Al decir estas últimas palabras, abriéronse de repente entrambas puertas con nunca oído estrépito. El Tiempo extendió su hoz destructora sobre las trece cabezas, y se hundieron rápidamente en el interior del «pasado», que volvió a cerrarse en el mismo instante. La puerta de lo «futuro» se abrió entonces... un velo denso me impidió ver su interior distintamente... en aquel punto doce terribles campanadas me indicaron las doce de la noche, desperté y aún vi dos cosas entre sueños: un enorme letrero en la puerta de lo «futuro», que empezaba a desaparecer a mis ojos despiertos, el cual decía: «Año 1835». La cosa segunda que vi fue que al hacer este sueño no había hecho más que un plagio impudente a un escritor de más mérito que yo. Di las gracias a Jouy, me acabé de despertar y me preparé a ver en el próximo y naciente 1835 una segunda edición de los errores de 1834. Ojalá que la experiencia desmienta mi funesto pronóstico.

Escrito en enero de 1835. No publicado en su tiempo.

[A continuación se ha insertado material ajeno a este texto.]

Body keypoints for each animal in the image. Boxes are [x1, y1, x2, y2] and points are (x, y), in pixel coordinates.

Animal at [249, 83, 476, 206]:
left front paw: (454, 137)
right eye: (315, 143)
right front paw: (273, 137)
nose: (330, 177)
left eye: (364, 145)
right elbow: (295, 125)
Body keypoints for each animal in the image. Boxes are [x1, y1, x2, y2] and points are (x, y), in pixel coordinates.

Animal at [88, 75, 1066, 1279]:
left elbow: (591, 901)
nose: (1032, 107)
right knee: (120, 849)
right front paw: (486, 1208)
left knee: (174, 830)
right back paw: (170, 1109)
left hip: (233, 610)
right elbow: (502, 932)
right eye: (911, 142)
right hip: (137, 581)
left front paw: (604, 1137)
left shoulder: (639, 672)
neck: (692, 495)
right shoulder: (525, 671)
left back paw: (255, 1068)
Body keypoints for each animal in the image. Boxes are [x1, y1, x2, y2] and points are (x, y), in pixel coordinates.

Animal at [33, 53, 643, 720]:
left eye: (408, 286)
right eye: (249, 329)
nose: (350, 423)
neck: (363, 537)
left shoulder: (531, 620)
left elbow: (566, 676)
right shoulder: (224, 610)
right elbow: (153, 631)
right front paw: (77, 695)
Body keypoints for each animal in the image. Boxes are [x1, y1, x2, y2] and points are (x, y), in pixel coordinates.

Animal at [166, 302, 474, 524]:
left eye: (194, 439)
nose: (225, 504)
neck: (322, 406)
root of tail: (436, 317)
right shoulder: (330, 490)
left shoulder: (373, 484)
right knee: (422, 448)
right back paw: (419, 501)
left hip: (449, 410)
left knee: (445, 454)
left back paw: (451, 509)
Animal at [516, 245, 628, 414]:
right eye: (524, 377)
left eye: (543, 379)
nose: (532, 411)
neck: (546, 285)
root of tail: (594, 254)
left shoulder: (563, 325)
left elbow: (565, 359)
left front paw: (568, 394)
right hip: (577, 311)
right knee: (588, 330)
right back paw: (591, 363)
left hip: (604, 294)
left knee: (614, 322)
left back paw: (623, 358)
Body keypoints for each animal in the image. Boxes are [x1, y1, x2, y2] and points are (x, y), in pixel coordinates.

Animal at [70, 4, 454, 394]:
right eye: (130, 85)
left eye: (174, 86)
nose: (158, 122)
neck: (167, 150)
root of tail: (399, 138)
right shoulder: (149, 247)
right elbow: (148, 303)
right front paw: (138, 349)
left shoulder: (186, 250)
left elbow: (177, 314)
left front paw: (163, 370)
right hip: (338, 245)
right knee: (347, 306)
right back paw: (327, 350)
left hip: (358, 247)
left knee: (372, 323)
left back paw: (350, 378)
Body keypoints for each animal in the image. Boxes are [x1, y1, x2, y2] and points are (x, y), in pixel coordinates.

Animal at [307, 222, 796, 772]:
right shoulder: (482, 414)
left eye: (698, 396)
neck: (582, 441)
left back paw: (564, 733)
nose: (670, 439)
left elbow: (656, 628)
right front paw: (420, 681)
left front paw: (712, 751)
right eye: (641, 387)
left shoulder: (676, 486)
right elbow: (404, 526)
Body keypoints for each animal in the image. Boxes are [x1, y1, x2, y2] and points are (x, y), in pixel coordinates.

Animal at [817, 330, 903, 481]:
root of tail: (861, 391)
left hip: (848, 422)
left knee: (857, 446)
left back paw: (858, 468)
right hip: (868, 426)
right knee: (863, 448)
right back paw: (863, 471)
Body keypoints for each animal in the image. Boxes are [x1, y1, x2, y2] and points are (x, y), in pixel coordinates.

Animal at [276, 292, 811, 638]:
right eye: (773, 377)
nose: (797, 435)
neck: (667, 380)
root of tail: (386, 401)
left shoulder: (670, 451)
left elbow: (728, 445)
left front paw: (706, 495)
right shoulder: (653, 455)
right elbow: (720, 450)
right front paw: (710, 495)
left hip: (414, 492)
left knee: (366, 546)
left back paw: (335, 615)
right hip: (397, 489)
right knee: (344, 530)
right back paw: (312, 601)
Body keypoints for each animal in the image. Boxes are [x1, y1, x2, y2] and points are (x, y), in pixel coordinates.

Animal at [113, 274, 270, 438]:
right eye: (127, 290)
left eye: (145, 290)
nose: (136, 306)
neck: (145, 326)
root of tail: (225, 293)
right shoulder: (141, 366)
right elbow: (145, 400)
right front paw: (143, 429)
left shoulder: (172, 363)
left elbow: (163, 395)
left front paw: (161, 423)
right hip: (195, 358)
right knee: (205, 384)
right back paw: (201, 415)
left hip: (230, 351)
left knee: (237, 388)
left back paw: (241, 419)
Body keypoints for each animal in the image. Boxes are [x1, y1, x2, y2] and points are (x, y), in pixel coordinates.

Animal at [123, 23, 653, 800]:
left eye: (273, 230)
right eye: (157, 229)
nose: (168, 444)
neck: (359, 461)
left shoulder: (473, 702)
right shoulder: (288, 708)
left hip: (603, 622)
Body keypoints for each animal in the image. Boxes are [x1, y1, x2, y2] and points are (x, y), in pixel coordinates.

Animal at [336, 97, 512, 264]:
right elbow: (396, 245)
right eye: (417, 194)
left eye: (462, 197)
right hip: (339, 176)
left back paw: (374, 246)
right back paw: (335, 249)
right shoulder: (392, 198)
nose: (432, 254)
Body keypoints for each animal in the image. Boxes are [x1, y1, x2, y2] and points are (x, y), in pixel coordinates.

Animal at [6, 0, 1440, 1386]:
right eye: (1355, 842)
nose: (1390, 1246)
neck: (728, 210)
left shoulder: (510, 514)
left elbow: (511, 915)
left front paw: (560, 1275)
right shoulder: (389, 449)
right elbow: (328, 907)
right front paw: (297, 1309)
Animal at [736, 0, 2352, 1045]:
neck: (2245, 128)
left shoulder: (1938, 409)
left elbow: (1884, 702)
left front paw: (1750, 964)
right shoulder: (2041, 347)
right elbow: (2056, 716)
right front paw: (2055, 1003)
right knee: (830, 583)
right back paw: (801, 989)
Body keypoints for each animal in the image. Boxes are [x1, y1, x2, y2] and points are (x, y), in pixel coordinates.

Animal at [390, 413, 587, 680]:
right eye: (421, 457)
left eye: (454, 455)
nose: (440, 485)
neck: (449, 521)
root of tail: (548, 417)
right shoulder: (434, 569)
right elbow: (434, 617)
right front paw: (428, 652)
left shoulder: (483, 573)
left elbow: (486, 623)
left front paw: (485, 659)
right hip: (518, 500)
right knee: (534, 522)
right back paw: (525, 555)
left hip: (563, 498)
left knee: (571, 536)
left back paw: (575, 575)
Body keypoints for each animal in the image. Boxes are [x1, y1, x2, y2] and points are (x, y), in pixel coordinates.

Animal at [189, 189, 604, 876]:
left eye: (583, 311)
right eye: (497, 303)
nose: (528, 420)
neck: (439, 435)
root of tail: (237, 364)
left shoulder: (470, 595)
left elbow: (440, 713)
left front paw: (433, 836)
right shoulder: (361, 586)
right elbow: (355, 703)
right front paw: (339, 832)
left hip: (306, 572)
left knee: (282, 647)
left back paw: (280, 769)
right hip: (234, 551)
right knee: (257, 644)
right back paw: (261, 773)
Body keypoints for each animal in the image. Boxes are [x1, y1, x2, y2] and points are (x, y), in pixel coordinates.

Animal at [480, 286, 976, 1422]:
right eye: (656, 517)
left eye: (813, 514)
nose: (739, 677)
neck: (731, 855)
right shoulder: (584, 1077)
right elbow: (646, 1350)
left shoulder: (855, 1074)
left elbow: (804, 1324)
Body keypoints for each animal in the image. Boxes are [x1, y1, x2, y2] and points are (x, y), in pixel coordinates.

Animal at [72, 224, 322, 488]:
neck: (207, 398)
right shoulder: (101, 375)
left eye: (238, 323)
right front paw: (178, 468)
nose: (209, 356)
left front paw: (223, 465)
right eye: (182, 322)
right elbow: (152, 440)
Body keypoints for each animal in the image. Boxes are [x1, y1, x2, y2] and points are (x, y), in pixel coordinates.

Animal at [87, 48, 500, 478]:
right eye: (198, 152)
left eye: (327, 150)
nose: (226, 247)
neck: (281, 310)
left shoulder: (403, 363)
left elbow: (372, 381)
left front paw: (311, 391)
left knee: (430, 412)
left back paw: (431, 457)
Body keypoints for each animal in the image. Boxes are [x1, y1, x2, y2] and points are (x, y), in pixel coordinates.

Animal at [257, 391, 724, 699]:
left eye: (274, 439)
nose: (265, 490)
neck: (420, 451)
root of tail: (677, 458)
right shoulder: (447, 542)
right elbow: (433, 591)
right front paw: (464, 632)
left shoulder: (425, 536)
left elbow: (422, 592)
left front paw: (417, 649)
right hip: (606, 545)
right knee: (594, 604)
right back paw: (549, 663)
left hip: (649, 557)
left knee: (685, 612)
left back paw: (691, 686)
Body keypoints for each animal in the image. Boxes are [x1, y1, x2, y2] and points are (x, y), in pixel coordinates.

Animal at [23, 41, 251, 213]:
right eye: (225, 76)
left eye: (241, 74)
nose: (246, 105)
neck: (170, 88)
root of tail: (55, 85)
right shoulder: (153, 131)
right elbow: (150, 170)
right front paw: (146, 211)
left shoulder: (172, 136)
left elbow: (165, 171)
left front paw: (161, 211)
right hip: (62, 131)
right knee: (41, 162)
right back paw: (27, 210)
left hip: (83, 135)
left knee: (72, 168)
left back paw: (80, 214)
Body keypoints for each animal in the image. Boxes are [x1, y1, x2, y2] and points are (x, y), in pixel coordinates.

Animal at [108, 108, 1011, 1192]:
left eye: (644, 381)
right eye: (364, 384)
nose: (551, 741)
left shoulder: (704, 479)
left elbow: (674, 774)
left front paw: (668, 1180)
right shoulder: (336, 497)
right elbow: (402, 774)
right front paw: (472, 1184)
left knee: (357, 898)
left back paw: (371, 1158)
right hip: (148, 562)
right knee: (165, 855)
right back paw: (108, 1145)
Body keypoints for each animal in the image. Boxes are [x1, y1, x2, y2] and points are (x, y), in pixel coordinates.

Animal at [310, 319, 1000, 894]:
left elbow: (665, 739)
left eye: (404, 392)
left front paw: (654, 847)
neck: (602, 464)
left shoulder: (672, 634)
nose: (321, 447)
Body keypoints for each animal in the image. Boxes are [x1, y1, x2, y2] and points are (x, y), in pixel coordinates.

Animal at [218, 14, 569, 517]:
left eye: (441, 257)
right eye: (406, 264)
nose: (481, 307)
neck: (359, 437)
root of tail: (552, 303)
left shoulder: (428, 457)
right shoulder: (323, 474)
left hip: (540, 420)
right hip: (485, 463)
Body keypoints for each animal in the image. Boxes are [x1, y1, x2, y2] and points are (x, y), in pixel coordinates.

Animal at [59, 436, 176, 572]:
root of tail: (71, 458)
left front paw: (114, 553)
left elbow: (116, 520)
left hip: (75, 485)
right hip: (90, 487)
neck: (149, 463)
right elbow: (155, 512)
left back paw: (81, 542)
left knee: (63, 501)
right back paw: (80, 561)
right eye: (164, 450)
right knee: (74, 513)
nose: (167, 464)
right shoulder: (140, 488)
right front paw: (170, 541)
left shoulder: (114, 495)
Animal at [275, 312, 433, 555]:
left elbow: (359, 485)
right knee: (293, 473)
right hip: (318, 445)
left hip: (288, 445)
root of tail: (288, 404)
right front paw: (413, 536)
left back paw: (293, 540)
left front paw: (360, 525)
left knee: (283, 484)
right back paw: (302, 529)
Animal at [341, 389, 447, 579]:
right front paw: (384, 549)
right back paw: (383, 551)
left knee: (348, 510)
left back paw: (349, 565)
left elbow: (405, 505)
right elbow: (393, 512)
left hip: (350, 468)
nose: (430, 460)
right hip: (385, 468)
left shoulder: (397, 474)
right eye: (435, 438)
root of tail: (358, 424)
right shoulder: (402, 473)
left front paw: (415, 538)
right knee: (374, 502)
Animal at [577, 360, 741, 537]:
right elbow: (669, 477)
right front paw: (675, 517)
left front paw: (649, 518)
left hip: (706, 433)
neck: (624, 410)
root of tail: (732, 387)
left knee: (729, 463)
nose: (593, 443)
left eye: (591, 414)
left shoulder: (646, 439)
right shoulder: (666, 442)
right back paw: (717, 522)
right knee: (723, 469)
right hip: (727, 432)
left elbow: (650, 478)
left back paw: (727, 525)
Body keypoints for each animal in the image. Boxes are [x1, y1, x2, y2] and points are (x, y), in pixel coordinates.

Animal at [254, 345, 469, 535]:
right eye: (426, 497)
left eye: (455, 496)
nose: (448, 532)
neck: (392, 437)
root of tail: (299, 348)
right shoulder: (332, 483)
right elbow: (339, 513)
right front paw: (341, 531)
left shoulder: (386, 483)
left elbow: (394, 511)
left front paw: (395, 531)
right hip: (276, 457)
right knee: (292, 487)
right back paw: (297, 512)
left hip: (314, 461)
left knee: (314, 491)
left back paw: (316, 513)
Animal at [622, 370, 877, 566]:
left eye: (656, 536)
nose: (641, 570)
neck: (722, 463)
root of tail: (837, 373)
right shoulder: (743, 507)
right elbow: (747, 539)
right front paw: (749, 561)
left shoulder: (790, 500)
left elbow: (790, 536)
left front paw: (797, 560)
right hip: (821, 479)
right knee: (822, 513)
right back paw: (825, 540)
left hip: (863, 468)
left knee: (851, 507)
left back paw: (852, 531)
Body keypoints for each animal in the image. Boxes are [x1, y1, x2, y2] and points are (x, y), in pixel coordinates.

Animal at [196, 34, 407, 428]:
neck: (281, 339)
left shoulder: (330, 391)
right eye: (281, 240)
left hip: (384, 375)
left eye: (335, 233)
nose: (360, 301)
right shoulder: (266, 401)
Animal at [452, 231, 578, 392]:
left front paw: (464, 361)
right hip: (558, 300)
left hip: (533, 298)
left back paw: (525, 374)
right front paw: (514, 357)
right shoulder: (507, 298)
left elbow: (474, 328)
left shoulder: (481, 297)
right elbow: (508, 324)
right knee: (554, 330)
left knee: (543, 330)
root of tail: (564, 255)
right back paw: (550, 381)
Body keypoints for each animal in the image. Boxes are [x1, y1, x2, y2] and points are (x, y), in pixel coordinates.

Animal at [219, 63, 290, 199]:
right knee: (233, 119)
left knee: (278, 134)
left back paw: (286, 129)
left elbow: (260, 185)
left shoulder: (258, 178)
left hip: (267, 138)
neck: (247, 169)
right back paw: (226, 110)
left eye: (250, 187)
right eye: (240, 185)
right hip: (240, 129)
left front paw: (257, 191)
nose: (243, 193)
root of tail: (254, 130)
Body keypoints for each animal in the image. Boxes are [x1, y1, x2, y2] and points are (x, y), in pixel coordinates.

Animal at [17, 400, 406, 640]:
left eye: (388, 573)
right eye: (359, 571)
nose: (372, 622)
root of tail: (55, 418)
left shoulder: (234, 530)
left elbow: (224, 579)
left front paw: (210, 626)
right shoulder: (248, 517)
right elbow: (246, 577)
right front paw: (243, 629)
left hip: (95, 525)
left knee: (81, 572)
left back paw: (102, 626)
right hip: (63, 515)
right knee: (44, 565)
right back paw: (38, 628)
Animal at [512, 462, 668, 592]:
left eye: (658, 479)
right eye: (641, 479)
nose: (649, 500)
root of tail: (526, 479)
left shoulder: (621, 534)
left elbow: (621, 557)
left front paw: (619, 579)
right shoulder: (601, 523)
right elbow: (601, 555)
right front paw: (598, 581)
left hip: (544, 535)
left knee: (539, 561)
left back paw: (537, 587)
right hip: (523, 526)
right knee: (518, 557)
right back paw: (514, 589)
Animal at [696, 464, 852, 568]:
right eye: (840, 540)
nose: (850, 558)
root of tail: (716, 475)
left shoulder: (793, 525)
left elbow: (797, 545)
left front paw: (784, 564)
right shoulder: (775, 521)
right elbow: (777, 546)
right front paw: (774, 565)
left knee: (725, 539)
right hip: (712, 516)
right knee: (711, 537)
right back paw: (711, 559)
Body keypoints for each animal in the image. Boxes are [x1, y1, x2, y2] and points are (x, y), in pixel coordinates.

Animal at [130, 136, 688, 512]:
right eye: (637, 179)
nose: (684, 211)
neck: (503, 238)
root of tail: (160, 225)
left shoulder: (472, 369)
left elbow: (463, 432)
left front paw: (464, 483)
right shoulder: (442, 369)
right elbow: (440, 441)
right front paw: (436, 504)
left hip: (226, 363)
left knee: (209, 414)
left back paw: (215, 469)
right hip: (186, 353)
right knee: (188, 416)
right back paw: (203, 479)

[Nota editorial: Otras eds.: Fígaro. Colección de artículos dramáticos, literarios, políticos y de costumbres, ed. Alejandro Pérez Vidal, Barcelona, Crítica, 2000, pp. 287-290; Artículos políticos, ed. Jorge Campos, Madrid, Taurus, 1979, pp. 205-208; Artículos, ed. Carlos Seco Serrano, Barcelona, Planeta, 1981, pp. 303-306; Obras completas de D. Mariano José de Larra (Fígaro), ed. Montaner y Simon, Barcelona, 1886, pp. 380-381.]